Document structure recognition data
****************

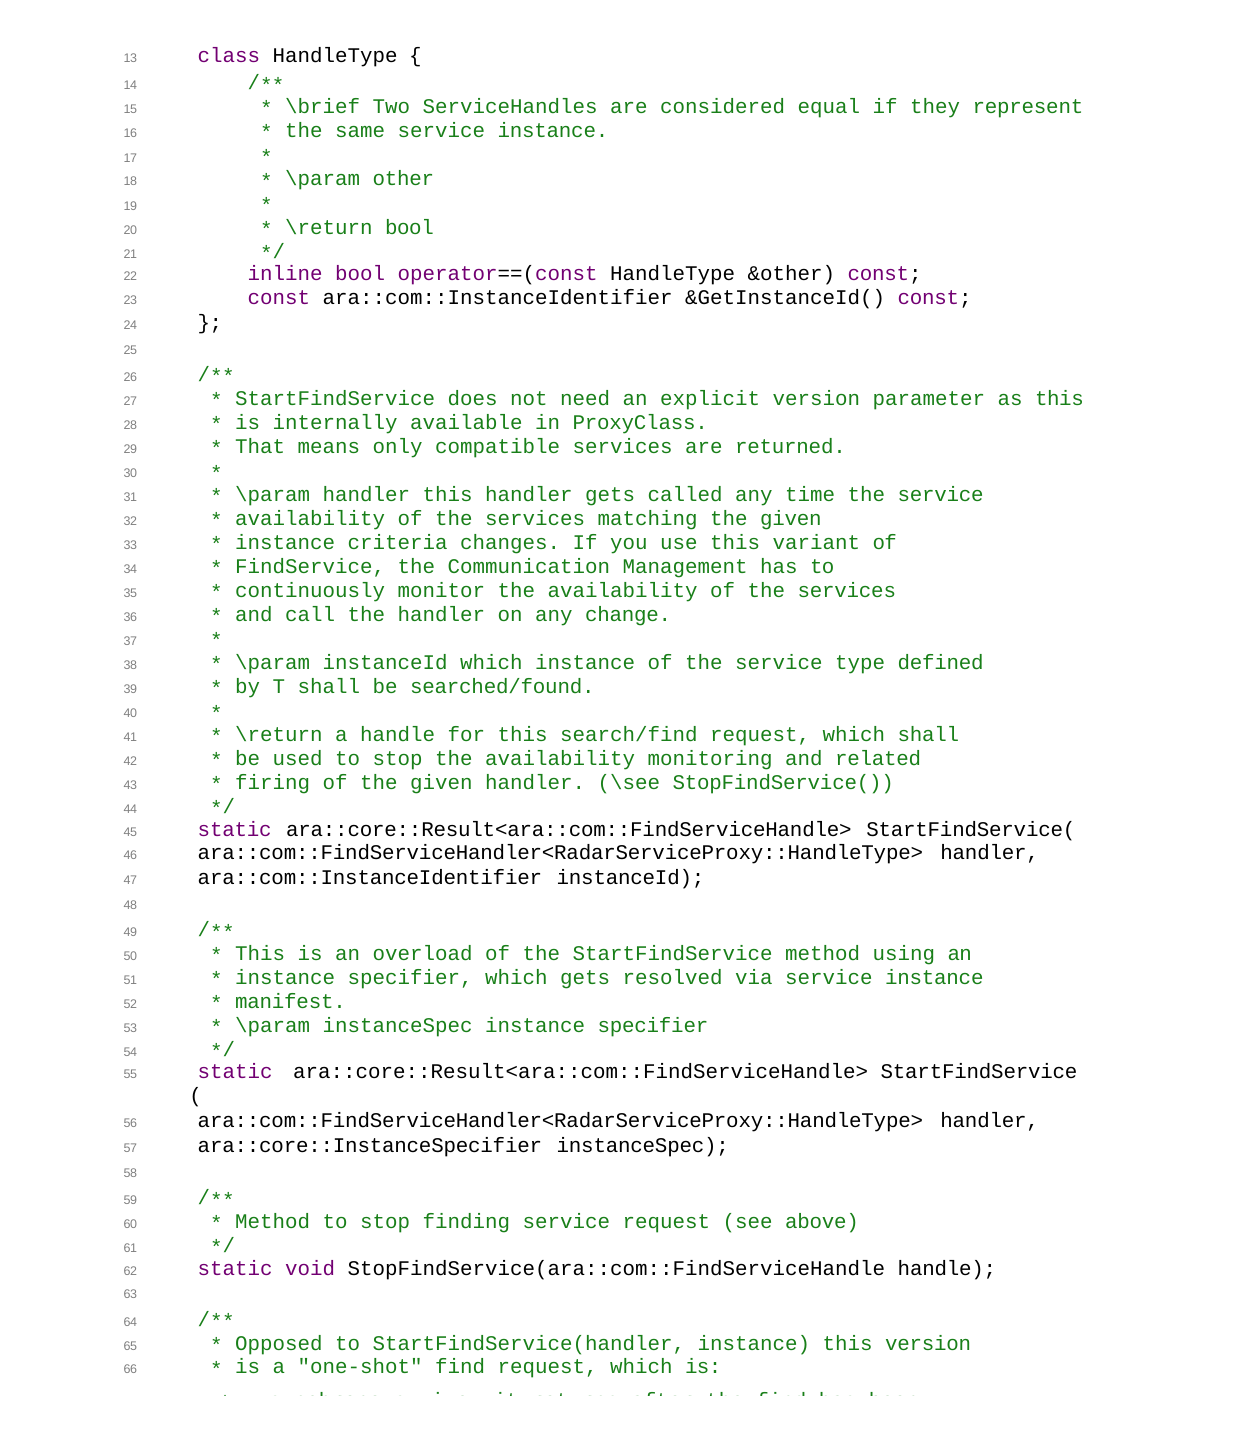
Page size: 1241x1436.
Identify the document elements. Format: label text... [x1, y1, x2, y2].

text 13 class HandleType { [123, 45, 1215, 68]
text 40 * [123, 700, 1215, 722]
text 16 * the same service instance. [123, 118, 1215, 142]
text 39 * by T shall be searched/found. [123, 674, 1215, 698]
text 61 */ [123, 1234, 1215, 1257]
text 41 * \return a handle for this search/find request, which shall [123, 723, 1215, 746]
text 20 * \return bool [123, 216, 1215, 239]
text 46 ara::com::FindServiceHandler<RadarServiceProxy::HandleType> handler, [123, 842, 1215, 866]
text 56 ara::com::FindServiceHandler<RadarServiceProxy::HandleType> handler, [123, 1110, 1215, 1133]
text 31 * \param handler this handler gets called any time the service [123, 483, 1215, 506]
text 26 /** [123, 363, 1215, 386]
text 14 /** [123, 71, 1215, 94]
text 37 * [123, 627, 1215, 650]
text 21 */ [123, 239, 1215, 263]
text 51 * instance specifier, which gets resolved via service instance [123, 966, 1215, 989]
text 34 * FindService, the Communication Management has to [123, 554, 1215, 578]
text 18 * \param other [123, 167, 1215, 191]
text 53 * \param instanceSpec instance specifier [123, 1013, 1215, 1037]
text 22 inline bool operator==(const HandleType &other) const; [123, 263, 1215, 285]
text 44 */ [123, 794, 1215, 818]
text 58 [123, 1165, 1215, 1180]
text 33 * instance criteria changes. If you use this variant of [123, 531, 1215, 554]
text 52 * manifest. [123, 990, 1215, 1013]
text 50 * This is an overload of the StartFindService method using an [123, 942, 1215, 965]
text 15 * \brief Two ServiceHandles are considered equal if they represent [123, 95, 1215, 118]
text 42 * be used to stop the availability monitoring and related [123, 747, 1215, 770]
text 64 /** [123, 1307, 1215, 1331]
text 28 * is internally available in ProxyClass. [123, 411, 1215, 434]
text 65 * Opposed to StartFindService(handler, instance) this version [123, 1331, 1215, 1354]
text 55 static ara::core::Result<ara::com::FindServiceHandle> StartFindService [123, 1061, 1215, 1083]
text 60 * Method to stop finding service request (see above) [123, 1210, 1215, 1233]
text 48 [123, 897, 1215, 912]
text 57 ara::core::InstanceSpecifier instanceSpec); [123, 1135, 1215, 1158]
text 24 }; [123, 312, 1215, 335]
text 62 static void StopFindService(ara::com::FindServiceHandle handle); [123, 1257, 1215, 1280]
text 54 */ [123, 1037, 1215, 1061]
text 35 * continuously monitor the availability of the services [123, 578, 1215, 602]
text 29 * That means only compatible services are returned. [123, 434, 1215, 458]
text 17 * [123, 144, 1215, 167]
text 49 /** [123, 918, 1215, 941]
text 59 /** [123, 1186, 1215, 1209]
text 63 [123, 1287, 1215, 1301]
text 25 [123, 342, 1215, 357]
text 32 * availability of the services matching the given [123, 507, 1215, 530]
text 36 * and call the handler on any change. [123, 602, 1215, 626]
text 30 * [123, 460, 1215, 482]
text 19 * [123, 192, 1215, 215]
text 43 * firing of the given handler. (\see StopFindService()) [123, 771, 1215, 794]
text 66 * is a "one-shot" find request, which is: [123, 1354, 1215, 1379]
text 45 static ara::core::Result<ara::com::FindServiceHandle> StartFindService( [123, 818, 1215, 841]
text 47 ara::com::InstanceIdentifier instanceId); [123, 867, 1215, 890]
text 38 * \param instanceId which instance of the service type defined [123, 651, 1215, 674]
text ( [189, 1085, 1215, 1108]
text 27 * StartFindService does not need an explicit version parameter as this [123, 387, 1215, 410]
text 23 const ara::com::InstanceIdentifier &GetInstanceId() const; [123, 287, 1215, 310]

****************

> [Work item]
The answer must be the entries above, printed exactly, with no pictures.

> [The answer]
Page size: 1241x1436.
Identify the document elements. Format: label text... [x1, y1, x2, y2].

text 13 class HandleType { [123, 45, 1215, 68]
text 40 * [123, 700, 1215, 722]
text 16 * the same service instance. [123, 118, 1215, 142]
text 39 * by T shall be searched/found. [123, 674, 1215, 698]
text 61 */ [123, 1234, 1215, 1257]
text 41 * \return a handle for this search/find request, which shall [123, 723, 1215, 746]
text 20 * \return bool [123, 216, 1215, 239]
text 46 ara::com::FindServiceHandler<RadarServiceProxy::HandleType> handler, [123, 842, 1215, 866]
text 56 ara::com::FindServiceHandler<RadarServiceProxy::HandleType> handler, [123, 1110, 1215, 1133]
text 31 * \param handler this handler gets called any time the service [123, 483, 1215, 506]
text 26 /** [123, 363, 1215, 386]
text 14 /** [123, 71, 1215, 94]
text 37 * [123, 627, 1215, 650]
text 21 */ [123, 239, 1215, 263]
text 51 * instance specifier, which gets resolved via service instance [123, 966, 1215, 989]
text 34 * FindService, the Communication Management has to [123, 554, 1215, 578]
text 18 * \param other [123, 167, 1215, 191]
text 53 * \param instanceSpec instance specifier [123, 1013, 1215, 1037]
text 22 inline bool operator==(const HandleType &other) const; [123, 263, 1215, 285]
text 44 */ [123, 794, 1215, 818]
text 58 [123, 1165, 1215, 1180]
text 33 * instance criteria changes. If you use this variant of [123, 531, 1215, 554]
text 52 * manifest. [123, 990, 1215, 1013]
text 50 * This is an overload of the StartFindService method using an [123, 942, 1215, 965]
text 15 * \brief Two ServiceHandles are considered equal if they represent [123, 95, 1215, 118]
text 42 * be used to stop the availability monitoring and related [123, 747, 1215, 770]
text 64 /** [123, 1307, 1215, 1331]
text 28 * is internally available in ProxyClass. [123, 411, 1215, 434]
text 65 * Opposed to StartFindService(handler, instance) this version [123, 1331, 1215, 1354]
text 55 static ara::core::Result<ara::com::FindServiceHandle> StartFindService [123, 1061, 1215, 1083]
text 60 * Method to stop finding service request (see above) [123, 1210, 1215, 1233]
text 48 [123, 897, 1215, 912]
text 57 ara::core::InstanceSpecifier instanceSpec); [123, 1135, 1215, 1158]
text 24 }; [123, 312, 1215, 335]
text 62 static void StopFindService(ara::com::FindServiceHandle handle); [123, 1257, 1215, 1280]
text 54 */ [123, 1037, 1215, 1061]
text 35 * continuously monitor the availability of the services [123, 578, 1215, 602]
text 29 * That means only compatible services are returned. [123, 434, 1215, 458]
text 17 * [123, 144, 1215, 167]
text 49 /** [123, 918, 1215, 941]
text 59 /** [123, 1186, 1215, 1209]
text 63 [123, 1287, 1215, 1301]
text 25 [123, 342, 1215, 357]
text 32 * availability of the services matching the given [123, 507, 1215, 530]
text 36 * and call the handler on any change. [123, 602, 1215, 626]
text 30 * [123, 460, 1215, 482]
text 19 * [123, 192, 1215, 215]
text 43 * firing of the given handler. (\see StopFindService()) [123, 771, 1215, 794]
text 66 * is a "one-shot" find request, which is: [123, 1354, 1215, 1379]
text 45 static ara::core::Result<ara::com::FindServiceHandle> StartFindService( [123, 818, 1215, 841]
text 47 ara::com::InstanceIdentifier instanceId); [123, 867, 1215, 890]
text 38 * \param instanceId which instance of the service type defined [123, 651, 1215, 674]
text ( [189, 1085, 1215, 1108]
text 27 * StartFindService does not need an explicit version parameter as this [123, 387, 1215, 410]
text 23 const ara::com::InstanceIdentifier &GetInstanceId() const; [123, 287, 1215, 310]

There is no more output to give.